Expensive and Hard-Hit Markets Lean Most on CFPB

Home borrowers in housing markets hardest hit by the mortgage crisis were more likely to contact the CFPB for aid in dealing with their home loans. Many of these are well known as places where home prices collapsed and foreclosures spiked during the last decade: Miami, Fort Myers, Fla., and Ft. Lauderdale, Fla., among them.

But complaint rates were high in expensive markets too. ZIP codes in San Francisco saw complaint rates of 0.73% of all mortgages held there – nearly twice the national rate (0.46%). Washington, D.C. zip codes had complaint rates of 1.29%, and three New York metro areas by ZIP code ranked among the top 10 nationwide: New Rochelle, Far Rockaway and New York City.

Note: we did not rank zip codes where there are fewer than 1,000 mortgages.

Top Areas For Mortgage Complaints at CFPB

Three Digit Zip Code Nearest Major City Mortgage Complaints Mortgages Complaint Rate
331 Miami, FL 3,617 225,734 1.60%
288 Asheville, NC 281 18,404 1.53%
303 Atlanta, GA 1,866 127,993 1.46%
207 Bowie, MD 2,543 176,636 1.44%
330 Fort Myers, FL 3,047 226,427 1.35%
200 Washington, DC 1,126 86,995 1.29%
108 New Rochelle, NY 132 10,540 1.25%
116 Far Rockaway, NY 112 9,137 1.23%
214 Annapolis, MD 217 18,199 1.19%
215 Cumberland, MD 182 15,446 1.18%
333 Ft. Lauderdale, FL 1,422 123,799 1.15%
100 New York, NY 976 85,756 1.14%

VA, FHA and Reverse Mortgage Disputes on the Rise

Since 2012, the first full year that the CFPB handled disputes, complaints for VA, FHA and reverse mortgages have seen some of the sharpest increases, more than doubling in the first four years between 2012 and 2016. That compares with a 10% increase for all mortgage complaints during the same period. :

  • VA mortgage disputes rose 187% to 1,421 from 495.
  • FHA mortgage disputes rose 102% to 5,478 from 2,707
  • Reverse mortgage disputes rose 172% to 562 from 206.

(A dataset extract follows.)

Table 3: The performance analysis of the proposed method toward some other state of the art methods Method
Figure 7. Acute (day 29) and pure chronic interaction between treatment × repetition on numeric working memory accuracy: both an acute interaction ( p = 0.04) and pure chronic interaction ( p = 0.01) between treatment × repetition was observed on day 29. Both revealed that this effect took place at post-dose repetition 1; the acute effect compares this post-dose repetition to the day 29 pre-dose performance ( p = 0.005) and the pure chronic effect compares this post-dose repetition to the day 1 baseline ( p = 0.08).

High dispute rates for these types of loans aren’t surprising. VA and FHA loans and reverse mortgages are most often to at risk and could benefit from a intermediary: veterans, low-income and older borrowers. These loans are also specialized products –that many lenders and servicers don’t have the expertise to handle, according to Erin Lantz, Trulia’s vice president for mortgages.



Annual Complaints by Home Loan Type at CFPB

Year Conventional 30-year loan FHA mortgage VA mortgage Adjustable-rate mortgage Other home loan Reverse mortgage Home equity 2nd mortgage Total
2011 (Dec.) 477 118 19 209 390 8 58

 

1 1,280
2012 9,808 2,707 495 3,778 19,333 206 1,507 290 38,124
2013 14,424 4,360 771 5,133 22,228 309 1,930 253 49,408
2014 14,118 4,896 877 5,271 15,072 374 2,241 117 42,966
2015 14,339 5,505 1,171 5,133 13,330 491 2,405 0 42,374
2016 13,709 5,478 1,421 4,638 12,497 562 2,729 0 41,034
2017 3,015 1,313 359 987 2,761 138 591 0 9,164

Older Americans and Service Members Have an Outsized Share of Complaints

Service members, which include active and reserve members of the military hold only 0.2% of the nation’s mortgages but have made 5% or 11,245, of all home loan complaints.

Likewise what the CFPB calls “older Americans,” made 10% of all complaints. By one measure, that’s fewer complaints than one would expect. Americans 62 years old or older hold 21.7% of all home loans. But for those just five years older that number falls to just over 10%.

In general, older Americans, are more likely to have paid off their home and be mortgage free than their younger home-owning counterparts. By the time most Americans turn 65, roughly 80% of own their own home and just 35.8% of them have a mortgage, according the U.S. Census Bureau. By contrast, 83.8% of those 45-54 years of age, who own a home have a mortgage.

Methodology

Complaint data comes from the Consumer Financial Protection Bureau. Data is from Dec. 1, 2011 through April 10, 2017. The CFPB defines “service member” as active-duty, Reserve and National Guard military members.

For the interactive map, we merged that data using 3-digit U.S. postal codes and mortgage data from the U.S. Census Bureau’s 5-year American Community Survey for 2015.